In 1988, the United States Environment Protection Autority (EPA) announced the withdrawal of approvals for dimetridazole. The EPA found that dimetridazole was a potential mutagen and carcinogen. Dimetridazole is chemically similar to ipronidazole and metronidazole (chemicals that may also be mutagenic and carcinogenic), and its metabolites are also suspected carcinogens. The EPA found that the available data were inadequate to discount the possibility that dimetridazole was a genotoxic carcinogen, although it allowed the use of dimetridazole under veterinary prescription, provided it is used only on non-food-producing animals.
In 1995, the European Union withdrew dimetridazole as a veterinary medicine over concerns about its potential to act as a carcinogen. In May 2002, the European Union banned the use of dimetridazole as a feed additive after insufficient data had been submitted to meet the requirements for re-evaluation.

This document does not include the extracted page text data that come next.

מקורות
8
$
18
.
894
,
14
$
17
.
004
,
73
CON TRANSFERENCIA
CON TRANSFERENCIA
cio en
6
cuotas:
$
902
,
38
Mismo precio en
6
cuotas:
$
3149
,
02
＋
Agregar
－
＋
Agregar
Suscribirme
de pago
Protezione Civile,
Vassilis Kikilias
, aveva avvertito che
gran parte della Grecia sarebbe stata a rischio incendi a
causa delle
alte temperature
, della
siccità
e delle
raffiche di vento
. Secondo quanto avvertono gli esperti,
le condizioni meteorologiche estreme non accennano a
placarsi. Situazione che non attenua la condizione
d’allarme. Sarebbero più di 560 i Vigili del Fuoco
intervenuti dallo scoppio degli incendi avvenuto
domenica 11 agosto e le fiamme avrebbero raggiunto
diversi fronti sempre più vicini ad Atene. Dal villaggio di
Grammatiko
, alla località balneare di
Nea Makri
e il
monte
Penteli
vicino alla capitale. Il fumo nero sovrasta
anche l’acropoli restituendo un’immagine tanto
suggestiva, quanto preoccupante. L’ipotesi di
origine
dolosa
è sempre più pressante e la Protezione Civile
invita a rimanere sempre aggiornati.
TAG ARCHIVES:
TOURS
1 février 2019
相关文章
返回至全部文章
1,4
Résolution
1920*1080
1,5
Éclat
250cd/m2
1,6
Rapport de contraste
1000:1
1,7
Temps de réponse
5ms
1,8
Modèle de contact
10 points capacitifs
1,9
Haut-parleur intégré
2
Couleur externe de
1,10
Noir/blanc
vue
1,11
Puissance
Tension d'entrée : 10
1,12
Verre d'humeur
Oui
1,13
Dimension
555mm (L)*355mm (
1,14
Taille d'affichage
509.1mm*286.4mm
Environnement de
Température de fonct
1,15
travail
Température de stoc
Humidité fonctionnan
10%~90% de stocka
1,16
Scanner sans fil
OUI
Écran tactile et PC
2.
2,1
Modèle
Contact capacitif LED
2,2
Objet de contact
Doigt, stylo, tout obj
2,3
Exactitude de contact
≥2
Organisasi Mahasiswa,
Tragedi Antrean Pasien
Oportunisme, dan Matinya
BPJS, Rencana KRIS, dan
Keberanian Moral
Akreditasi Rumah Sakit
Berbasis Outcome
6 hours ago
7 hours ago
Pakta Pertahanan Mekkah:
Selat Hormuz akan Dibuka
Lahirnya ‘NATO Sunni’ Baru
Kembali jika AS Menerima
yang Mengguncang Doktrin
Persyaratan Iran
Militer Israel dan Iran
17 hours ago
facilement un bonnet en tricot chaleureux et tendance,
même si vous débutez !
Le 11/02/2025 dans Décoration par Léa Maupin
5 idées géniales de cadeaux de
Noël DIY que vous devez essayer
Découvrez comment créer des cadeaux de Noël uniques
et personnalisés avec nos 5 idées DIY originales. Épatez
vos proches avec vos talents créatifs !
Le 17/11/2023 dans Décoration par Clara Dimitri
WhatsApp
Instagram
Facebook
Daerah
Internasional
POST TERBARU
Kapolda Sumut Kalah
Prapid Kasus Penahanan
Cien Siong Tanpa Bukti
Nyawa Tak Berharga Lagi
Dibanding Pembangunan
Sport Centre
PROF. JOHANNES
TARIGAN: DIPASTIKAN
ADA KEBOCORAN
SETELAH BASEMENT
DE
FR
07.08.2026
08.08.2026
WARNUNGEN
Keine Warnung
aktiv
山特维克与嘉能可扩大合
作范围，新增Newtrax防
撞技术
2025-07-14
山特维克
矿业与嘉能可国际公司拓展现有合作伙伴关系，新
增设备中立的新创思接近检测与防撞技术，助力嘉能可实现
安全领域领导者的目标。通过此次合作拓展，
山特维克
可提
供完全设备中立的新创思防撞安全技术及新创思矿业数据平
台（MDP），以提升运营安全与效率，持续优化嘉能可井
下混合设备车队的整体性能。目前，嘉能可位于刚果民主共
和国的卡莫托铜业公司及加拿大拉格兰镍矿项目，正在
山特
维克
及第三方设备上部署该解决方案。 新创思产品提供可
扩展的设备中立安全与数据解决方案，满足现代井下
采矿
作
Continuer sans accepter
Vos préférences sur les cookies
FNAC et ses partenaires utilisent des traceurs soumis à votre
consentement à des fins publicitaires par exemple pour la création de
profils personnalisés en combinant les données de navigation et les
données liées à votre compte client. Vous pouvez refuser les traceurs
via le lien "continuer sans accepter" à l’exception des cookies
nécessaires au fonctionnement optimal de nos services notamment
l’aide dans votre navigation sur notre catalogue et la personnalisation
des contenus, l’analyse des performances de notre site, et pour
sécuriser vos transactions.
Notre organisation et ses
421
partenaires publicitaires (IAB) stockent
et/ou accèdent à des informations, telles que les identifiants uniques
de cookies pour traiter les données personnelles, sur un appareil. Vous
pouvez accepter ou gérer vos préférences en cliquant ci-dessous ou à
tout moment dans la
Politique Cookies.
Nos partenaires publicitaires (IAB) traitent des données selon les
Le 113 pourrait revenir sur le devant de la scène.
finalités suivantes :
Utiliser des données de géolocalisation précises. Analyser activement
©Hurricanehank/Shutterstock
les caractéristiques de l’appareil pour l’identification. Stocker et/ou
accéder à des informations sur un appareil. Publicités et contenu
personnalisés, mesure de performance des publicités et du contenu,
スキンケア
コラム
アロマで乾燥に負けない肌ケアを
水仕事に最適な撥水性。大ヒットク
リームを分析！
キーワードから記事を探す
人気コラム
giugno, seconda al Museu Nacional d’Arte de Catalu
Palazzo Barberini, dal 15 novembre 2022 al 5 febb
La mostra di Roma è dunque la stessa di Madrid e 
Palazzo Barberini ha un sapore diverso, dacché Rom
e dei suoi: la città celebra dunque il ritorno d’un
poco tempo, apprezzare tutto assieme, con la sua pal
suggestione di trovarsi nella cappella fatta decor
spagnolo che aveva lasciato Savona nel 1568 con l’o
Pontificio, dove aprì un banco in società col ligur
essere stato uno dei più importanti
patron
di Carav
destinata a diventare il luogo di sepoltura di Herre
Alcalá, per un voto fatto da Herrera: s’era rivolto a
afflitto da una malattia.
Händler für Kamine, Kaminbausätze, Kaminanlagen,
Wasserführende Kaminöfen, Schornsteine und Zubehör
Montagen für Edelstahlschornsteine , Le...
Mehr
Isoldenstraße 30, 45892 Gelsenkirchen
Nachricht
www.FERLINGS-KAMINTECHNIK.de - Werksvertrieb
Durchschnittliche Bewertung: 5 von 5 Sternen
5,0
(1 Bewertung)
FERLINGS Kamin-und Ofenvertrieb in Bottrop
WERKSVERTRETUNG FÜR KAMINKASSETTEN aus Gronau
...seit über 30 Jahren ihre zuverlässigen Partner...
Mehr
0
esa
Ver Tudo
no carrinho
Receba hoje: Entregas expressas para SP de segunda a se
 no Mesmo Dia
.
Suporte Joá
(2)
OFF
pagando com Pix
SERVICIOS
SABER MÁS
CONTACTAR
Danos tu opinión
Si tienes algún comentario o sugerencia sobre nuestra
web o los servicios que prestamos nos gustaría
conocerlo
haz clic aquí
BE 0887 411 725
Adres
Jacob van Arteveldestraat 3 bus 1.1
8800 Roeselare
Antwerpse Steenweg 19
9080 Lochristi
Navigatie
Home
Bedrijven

In 2002, the Joint Expert Committee on Food Additives reported that dimetridazole is mutagenic in vitro, but there was insufficient evidence to determine whether it is mutagenic in animals. The committee requested that additional studies be done and placed dimetridazole on the inactive list, pending the evaluation of additional human safety data.
In 2002, the APVMA began a review of dimetridazole because of concerns relating to human health risks arising from exposure to residues in chicken, eggs and pork products.